Oral Presentation Skin Cancer 2024

Combining Automated Lesion Risk And Change Assessment Improves Melanoma Detection: A Retrospective Accuracy Study   (#116)

Chantal Rutjes 1 , Adam Mothershaw 2 , Brian M D'Alessandro 3 , Clare A Primiero 1 , Aideen McInerney-Leo 1 , Peter Soyer 1 , Monika Janda 2 , Brigid Betz-Stablein 1
  1. The University of Queensland Frazer Institute, Brisbane
  2. The University of Queensland Centre for Health Services Research, Brisbane
  3. Canfield Scientific Inc., Parsippany, New Jersey, USA

Artificial Intelligence (AI) models for melanoma detection have reported high accuracy. We retrospectively assessed performance of lesion malignancy risk and change detection models to detect melanoma. A total of n=2286 non-excised naevi and n=37 excised lesions (incl. n=13 melanomas) in n=13 patients were analysed. The median lesion change varied between individuals (0.0-0.7), where higher scores denote greater change. The median change score in excised lesions was 1.5 (IQR: 0.0-4.2).

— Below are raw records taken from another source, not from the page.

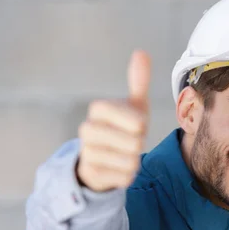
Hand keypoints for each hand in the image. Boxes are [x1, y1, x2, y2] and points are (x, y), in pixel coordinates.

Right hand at [76, 50, 151, 191]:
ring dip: (133, 160)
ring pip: (131, 161)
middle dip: (138, 145)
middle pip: (135, 143)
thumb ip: (138, 81)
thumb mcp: (134, 105)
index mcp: (99, 108)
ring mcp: (87, 152)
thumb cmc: (123, 127)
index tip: (134, 125)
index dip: (141, 126)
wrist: (103, 157)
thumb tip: (141, 52)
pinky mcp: (91, 173)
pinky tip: (116, 168)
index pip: (138, 122)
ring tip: (122, 154)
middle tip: (128, 141)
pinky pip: (125, 177)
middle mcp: (87, 128)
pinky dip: (127, 175)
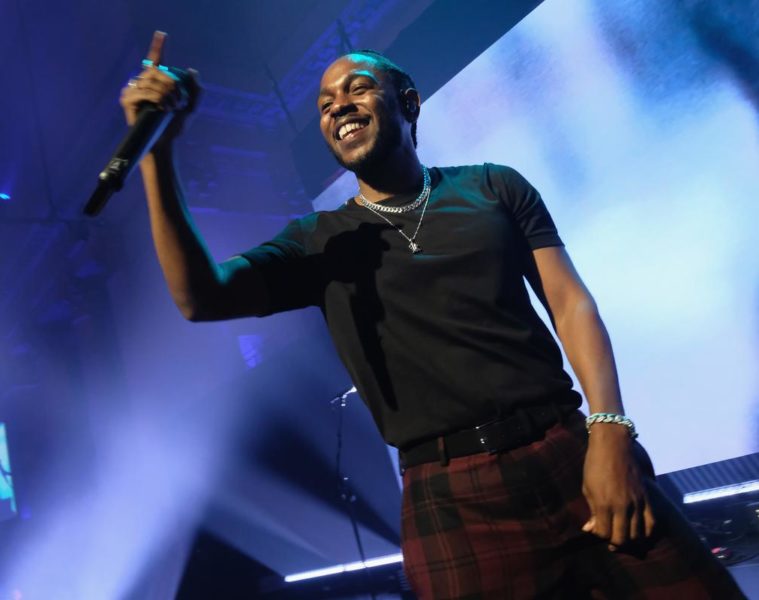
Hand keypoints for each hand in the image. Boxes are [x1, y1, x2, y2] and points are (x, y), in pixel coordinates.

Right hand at [119, 31, 200, 146]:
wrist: (165, 143)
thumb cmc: (174, 126)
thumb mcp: (191, 107)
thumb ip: (196, 89)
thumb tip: (191, 69)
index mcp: (156, 82)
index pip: (156, 60)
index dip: (158, 46)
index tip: (163, 34)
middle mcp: (142, 82)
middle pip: (159, 71)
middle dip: (174, 86)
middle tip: (180, 102)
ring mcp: (133, 90)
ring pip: (152, 81)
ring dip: (167, 95)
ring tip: (172, 108)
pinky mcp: (127, 99)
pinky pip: (144, 91)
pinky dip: (156, 99)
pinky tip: (162, 109)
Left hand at [581, 423, 654, 549]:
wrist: (614, 445)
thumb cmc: (595, 465)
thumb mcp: (587, 487)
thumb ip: (592, 510)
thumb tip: (590, 529)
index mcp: (604, 504)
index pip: (604, 534)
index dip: (599, 536)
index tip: (596, 530)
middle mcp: (623, 506)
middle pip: (622, 539)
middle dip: (615, 542)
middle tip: (610, 539)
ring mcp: (638, 503)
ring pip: (638, 535)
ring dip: (630, 540)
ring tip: (624, 537)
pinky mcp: (647, 498)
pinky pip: (652, 523)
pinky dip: (646, 533)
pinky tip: (640, 533)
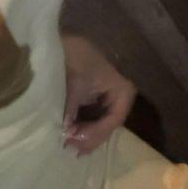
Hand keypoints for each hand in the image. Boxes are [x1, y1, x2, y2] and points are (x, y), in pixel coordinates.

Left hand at [61, 33, 136, 155]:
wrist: (65, 39)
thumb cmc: (77, 55)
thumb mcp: (76, 82)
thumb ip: (72, 108)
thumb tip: (66, 131)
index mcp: (122, 92)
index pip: (113, 120)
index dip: (96, 133)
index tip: (77, 140)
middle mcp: (118, 98)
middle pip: (107, 125)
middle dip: (90, 138)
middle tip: (72, 149)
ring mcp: (107, 100)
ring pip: (99, 124)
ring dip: (85, 135)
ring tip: (69, 145)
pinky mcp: (95, 99)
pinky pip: (91, 118)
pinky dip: (81, 126)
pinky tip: (69, 135)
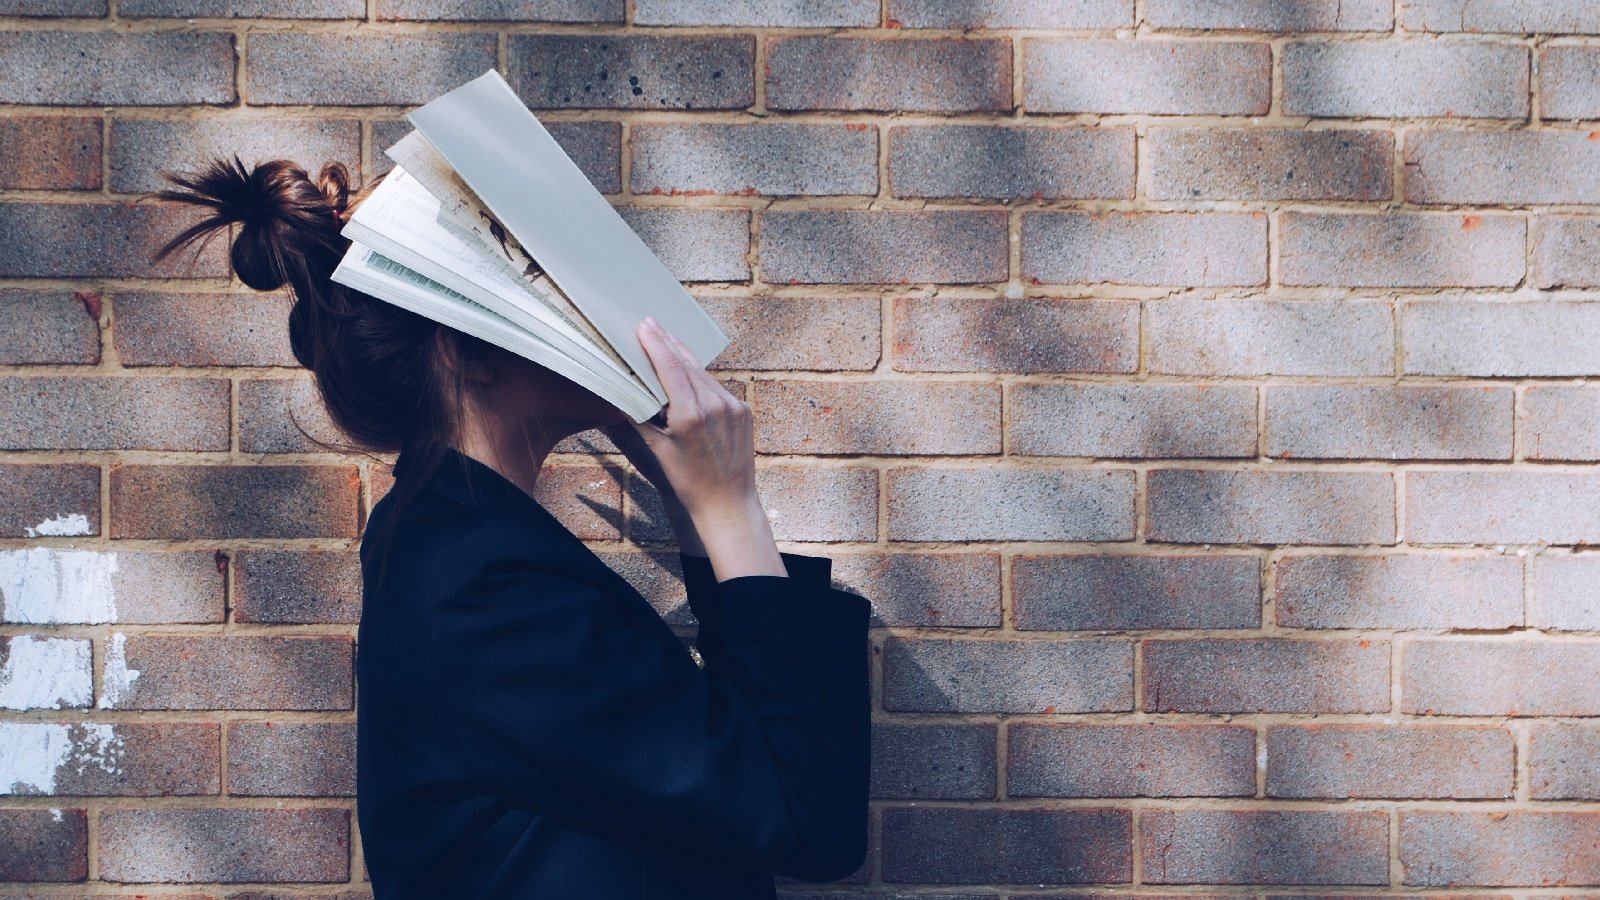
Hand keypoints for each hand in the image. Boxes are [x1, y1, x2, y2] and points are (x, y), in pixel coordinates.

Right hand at [611, 316, 783, 579]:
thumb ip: (643, 417)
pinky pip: (717, 387)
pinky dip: (700, 377)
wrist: (728, 503)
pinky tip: (688, 370)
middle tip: (651, 323)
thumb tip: (627, 393)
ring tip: (667, 339)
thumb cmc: (690, 482)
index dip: (656, 344)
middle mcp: (715, 405)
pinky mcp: (744, 410)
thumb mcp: (659, 450)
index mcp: (691, 414)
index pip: (670, 368)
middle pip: (686, 364)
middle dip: (667, 342)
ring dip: (683, 357)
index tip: (644, 325)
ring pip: (703, 373)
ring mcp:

Median change scores for melanomas and benign lesions were 4.2 (IQR: 2.2-5.9) and 0.0 (IQR: 0.0-1.6), respectively (p=0.036). Sensitivity and specificity of the malignancy risk assessment of excised lesions were 0.85 (95% CI: 0.55, 0.89) and 0.62 (95% CI: 0.41, 0.81), respectively. Median malignancy risk scores for melanomas and benign lesions were 7.7/10 and 0.5/10, respectively (p=0.004). Combining AI models and adjusting for individual-specific change improved melanoma detection and reduced the number of benign lesion excisions. Specifically, the combined AI approach recommended either excision or clinical review of melanomas. Three benign lesions would have been recommended for excision and three for clinical review, while the excision of eight would have been prevented. Integrating both AI models in clinical practice offers complementary information which may support clinicians in the detection of melanoma.